In option a. $Be \to B{e^ - }$ , the atomic number of beryllium is 4 and it is a group 2 element which generally has much lower electron affinities. The electronic configuration of beryllium is $1{s^2}2{s^2}$ ,it has a filled outer s orbital hence adding an electron to it would make it unstable hence it requires energy to add an electron which makes the reaction endothermic.
In option b. $F \to {F^ + }$ , here ionization energy comes into action since an electron is removed from the halogen atom fluorine. It requires more energy to remove an electron and it has high ionization energy. Ionization energy is always an endothermic process.
In option c. $Ne \to N{e^ - }$ , the atomic number of neon is 10 and it is a noble gas group that is group 18. The electronic configuration of neon is $1{s^2}2{s^2}2{p^6}$ . Since it is a noble gas, it satisfies the octet rule, so adding an electron would disturb its octet rule and make it unstable. Hence it requires a lot of energy to add an electron to the noble gas elements which makes the reaction endothermic.
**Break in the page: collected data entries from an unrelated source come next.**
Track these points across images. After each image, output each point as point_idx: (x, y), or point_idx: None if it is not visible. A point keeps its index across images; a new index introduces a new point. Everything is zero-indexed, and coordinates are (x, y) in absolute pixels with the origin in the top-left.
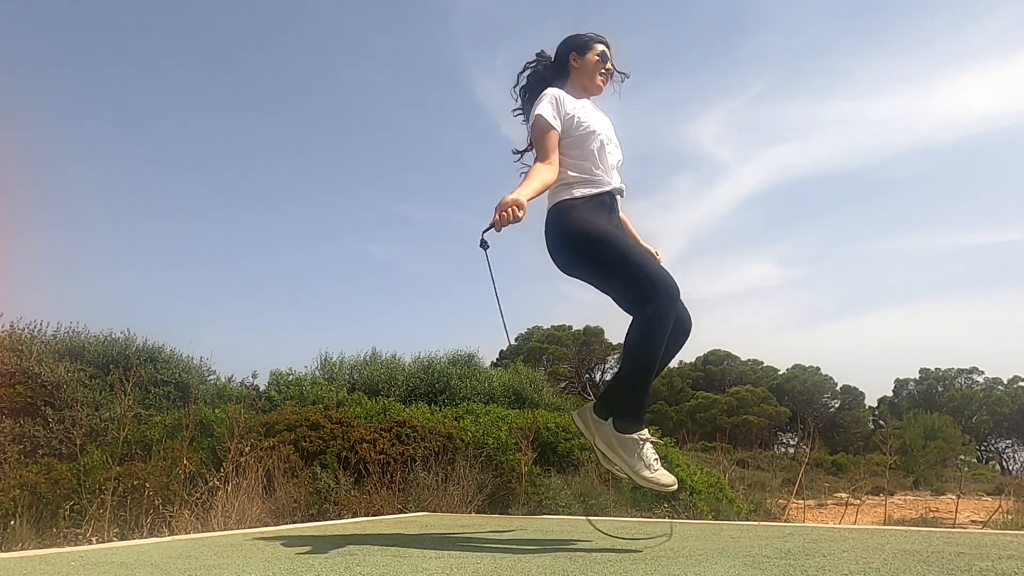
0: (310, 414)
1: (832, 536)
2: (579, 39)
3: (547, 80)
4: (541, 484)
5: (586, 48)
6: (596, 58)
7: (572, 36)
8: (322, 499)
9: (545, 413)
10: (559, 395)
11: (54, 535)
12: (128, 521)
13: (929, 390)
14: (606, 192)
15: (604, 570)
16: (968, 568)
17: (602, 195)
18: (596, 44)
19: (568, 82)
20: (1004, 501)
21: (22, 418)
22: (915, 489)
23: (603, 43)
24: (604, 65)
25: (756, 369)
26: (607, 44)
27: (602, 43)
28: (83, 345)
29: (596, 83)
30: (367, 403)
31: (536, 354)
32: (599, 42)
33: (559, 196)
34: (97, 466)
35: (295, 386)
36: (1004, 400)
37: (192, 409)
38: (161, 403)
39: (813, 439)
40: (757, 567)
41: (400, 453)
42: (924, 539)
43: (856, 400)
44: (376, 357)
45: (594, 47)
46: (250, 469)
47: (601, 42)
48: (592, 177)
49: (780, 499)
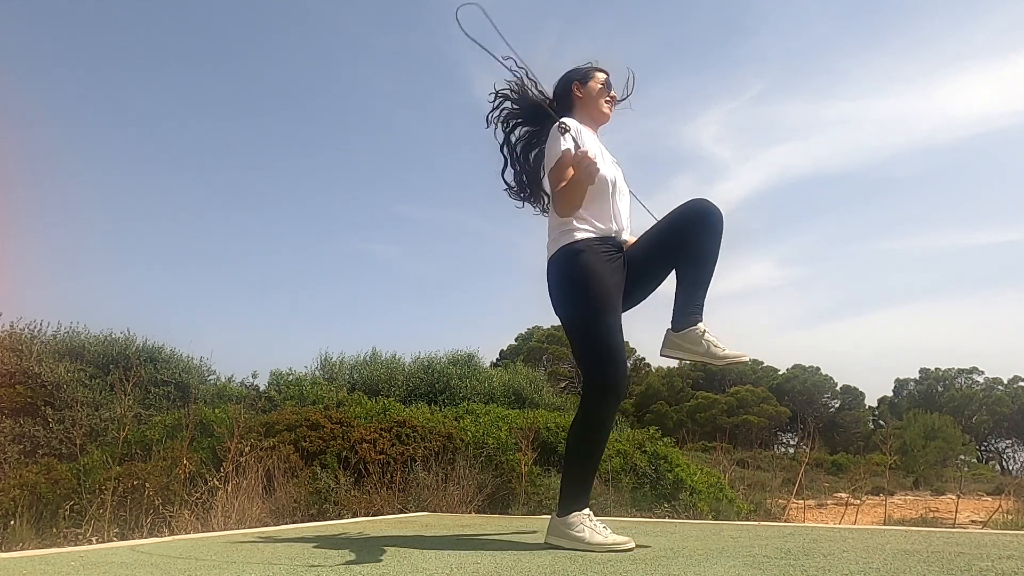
0: (310, 414)
1: (832, 536)
2: (579, 70)
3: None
4: (541, 484)
5: (588, 77)
6: (600, 85)
7: (570, 70)
8: (322, 499)
9: (545, 413)
10: (559, 395)
11: (54, 535)
12: (128, 521)
13: (929, 390)
14: (612, 235)
15: (604, 570)
16: (968, 568)
17: (608, 238)
18: (597, 72)
19: (573, 115)
20: (1004, 501)
21: (22, 418)
22: (915, 489)
23: (604, 71)
24: (609, 92)
25: (756, 369)
26: (607, 72)
27: (602, 71)
28: (83, 345)
29: (603, 111)
30: (367, 403)
31: (536, 354)
32: (600, 71)
33: (566, 239)
34: (97, 466)
35: (295, 386)
36: (1004, 400)
37: (192, 409)
38: (161, 403)
39: (813, 439)
40: (757, 567)
41: (400, 453)
42: (924, 539)
43: (856, 400)
44: (376, 357)
45: (596, 75)
46: (250, 469)
47: (601, 70)
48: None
49: (780, 499)
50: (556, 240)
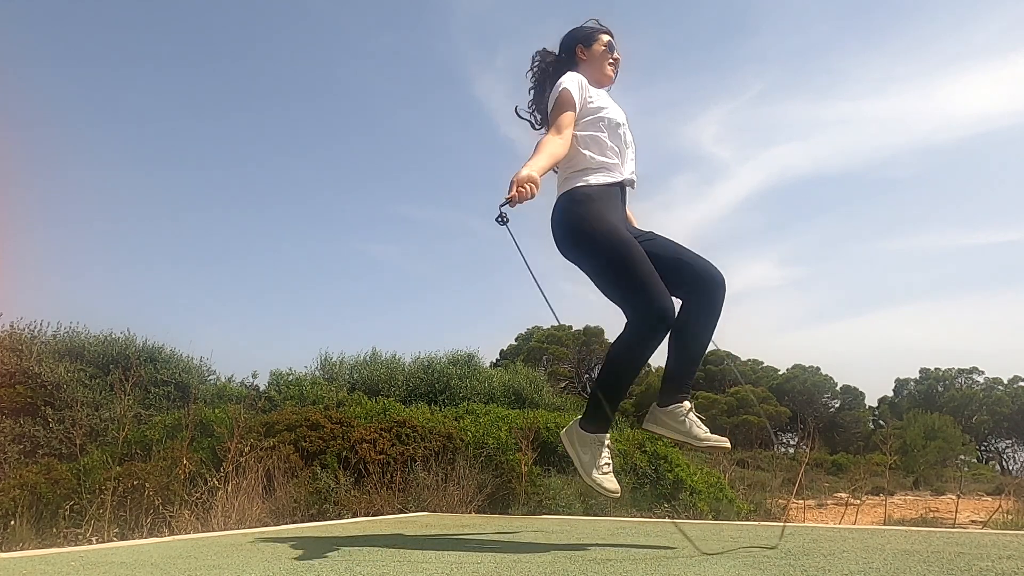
0: (310, 414)
1: (832, 536)
2: (583, 31)
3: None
4: (541, 484)
5: (591, 39)
6: (603, 48)
7: (575, 29)
8: (322, 499)
9: (545, 413)
10: (559, 395)
11: (54, 535)
12: (128, 521)
13: (929, 390)
14: (618, 183)
15: (604, 570)
16: (968, 568)
17: (615, 185)
18: (601, 35)
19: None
20: (1004, 501)
21: (22, 418)
22: (915, 489)
23: (607, 33)
24: (612, 55)
25: (756, 369)
26: (611, 34)
27: (606, 33)
28: (83, 345)
29: (606, 73)
30: (367, 403)
31: (536, 354)
32: (603, 32)
33: (573, 182)
34: (97, 466)
35: (295, 386)
36: (1004, 400)
37: (192, 409)
38: (161, 403)
39: (813, 439)
40: (757, 567)
41: (400, 453)
42: (924, 539)
43: (856, 400)
44: (376, 357)
45: (599, 37)
46: (250, 469)
47: (605, 32)
48: (607, 165)
49: (780, 499)
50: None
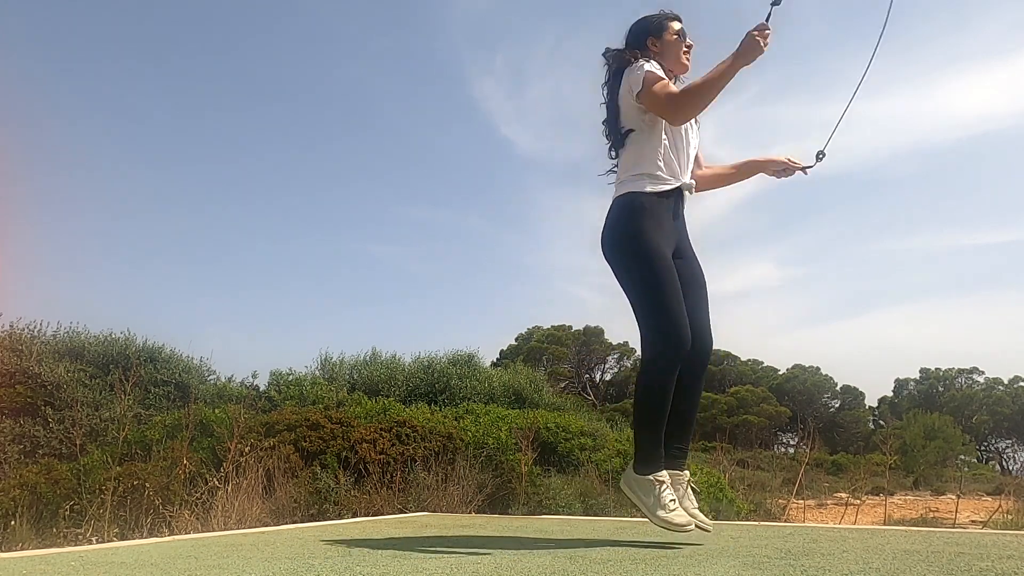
0: (310, 414)
1: (832, 536)
2: (651, 21)
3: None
4: (541, 484)
5: (662, 29)
6: (674, 36)
7: (641, 20)
8: (322, 499)
9: (545, 413)
10: (559, 395)
11: (54, 535)
12: (128, 521)
13: (929, 390)
14: (675, 189)
15: (604, 570)
16: (968, 568)
17: (671, 193)
18: (670, 22)
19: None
20: (1004, 501)
21: (22, 418)
22: (915, 489)
23: (677, 19)
24: (685, 42)
25: (756, 369)
26: (680, 20)
27: (676, 20)
28: (83, 345)
29: (683, 63)
30: (367, 403)
31: (536, 354)
32: (672, 19)
33: (632, 186)
34: (97, 466)
35: (295, 386)
36: (1004, 400)
37: (192, 409)
38: (161, 403)
39: (813, 439)
40: (757, 567)
41: (400, 453)
42: (924, 539)
43: (856, 400)
44: (376, 357)
45: (669, 26)
46: (250, 469)
47: (675, 19)
48: (666, 170)
49: (780, 499)
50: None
In option d. $B \to {B^ - }$ , the atomic number of boron is 5 and it belongs to group 13 from where the non-metals group starts. Electron affinity for non-metals is greater compared to metals. The electronic configuration of boron is $1{s^2}2{s^2}2{p^1}$ . It is electron deficient, possessing a vacant p-orbital. Hence electrons added will settle in the empty p-orbital releasing the energy. This is the exothermic process (negative electron affinity).